*How to complete this task*
Please set out everything from the line that contains "s communicate in" down to the end of the data as a numbered list, skipping blank lines and leaving out the pictures.

*Raw data*
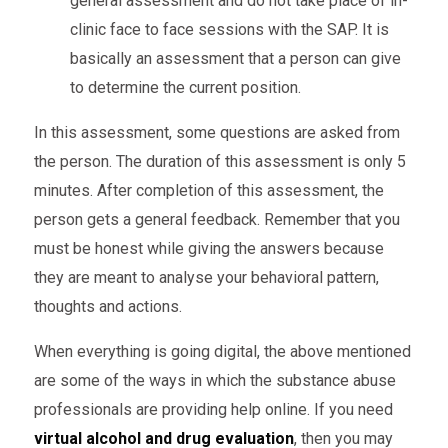
general assessment and do not take place of in-
clinic face to face sessions with the SAP. It is
basically an assessment that a person can give
to determine the current position.
In this assessment, some questions are asked from
the person. The duration of this assessment is only 5
minutes. After completion of this assessment, the
person gets a general feedback. Remember that you
must be honest while giving the answers because
they are meant to analyse your behavioral pattern,
thoughts and actions.
When everything is going digital, the above mentioned
are some of the ways in which the substance abuse
professionals are providing help online. If you need
virtual alcohol and drug evaluation
, then you may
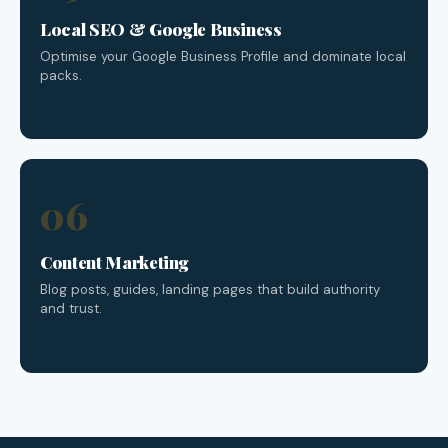
Local SEO & Google Business
Optimise your Google Business Profile and dominate local
packs.
06
Content Marketing
Blog posts, guides, landing pages that build authority
and trust.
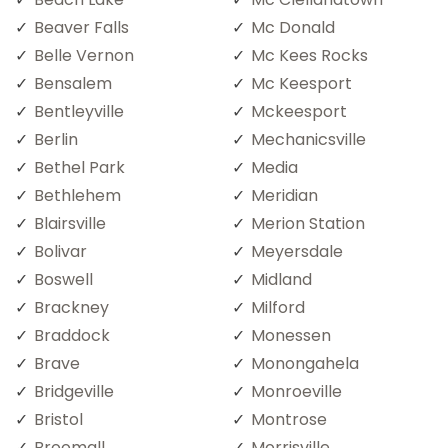
Beaver Falls
Mc Donald
Belle Vernon
Mc Kees Rocks
Bensalem
Mc Keesport
Bentleyville
Mckeesport
Berlin
Mechanicsville
Bethel Park
Media
Bethlehem
Meridian
Blairsville
Merion Station
Bolivar
Meyersdale
Boswell
Midland
Brackney
Milford
Braddock
Monessen
Brave
Monongahela
Bridgeville
Monroeville
Bristol
Montrose
Broomall
Morrisville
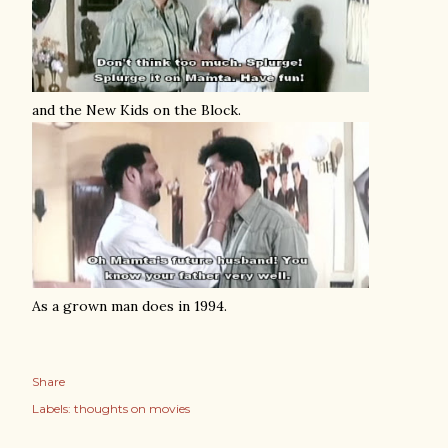
and the New Kids on the Block.
As a grown man does in 1994.
Share
Labels:
thoughts on movies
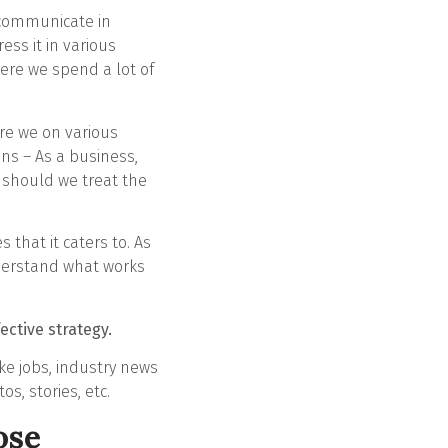
s communicate in
ess it in various
here we spend a lot of
are we on various
ns – As a business,
should we treat the
that it caters to. As
nderstand what works
ective strategy.
ike jobs, industry news
s, stories, etc.
ose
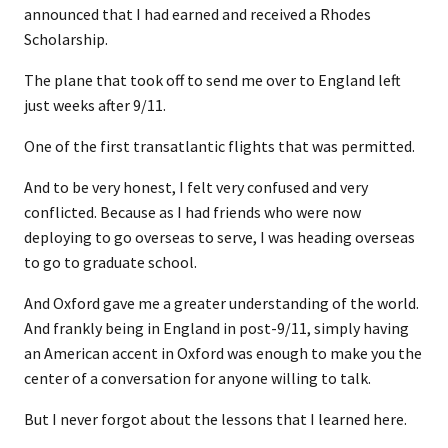
announced that I had earned and received a Rhodes
Scholarship.
The plane that took off to send me over to England left
just weeks after 9/11.
One of the first transatlantic flights that was permitted.
And to be very honest, I felt very confused and very
conflicted. Because as I had friends who were now
deploying to go overseas to serve, I was heading overseas
to go to graduate school.
And Oxford gave me a greater understanding of the world.
And frankly being in England in post-9/11, simply having
an American accent in Oxford was enough to make you the
center of a conversation for anyone willing to talk.
But I never forgot about the lessons that I learned here.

*Answer for the task*
1. s communicate in
2. ess it in various
3. here we spend a lot of
4. are we on various
5. ns – As a business,
6. should we treat the
7. that it caters to. As
8. nderstand what works
9. ective strategy.
10. ike jobs, industry news
11. s, stories, etc.
12. ose
13. announced that I had earned and received a Rhodes
14. Scholarship.
15. The plane that took off to send me over to England left
16. just weeks after 9/11.
17. One of the first transatlantic flights that was permitted.
18. And to be very honest, I felt very confused and very
19. conflicted. Because as I had friends who were now
20. deploying to go overseas to serve, I was heading overseas
21. to go to graduate school.
22. And Oxford gave me a greater understanding of the world.
23. And frankly being in England in post-9/11, simply having
24. an American accent in Oxford was enough to make you the
25. center of a conversation for anyone willing to talk.
26. But I never forgot about the lessons that I learned here.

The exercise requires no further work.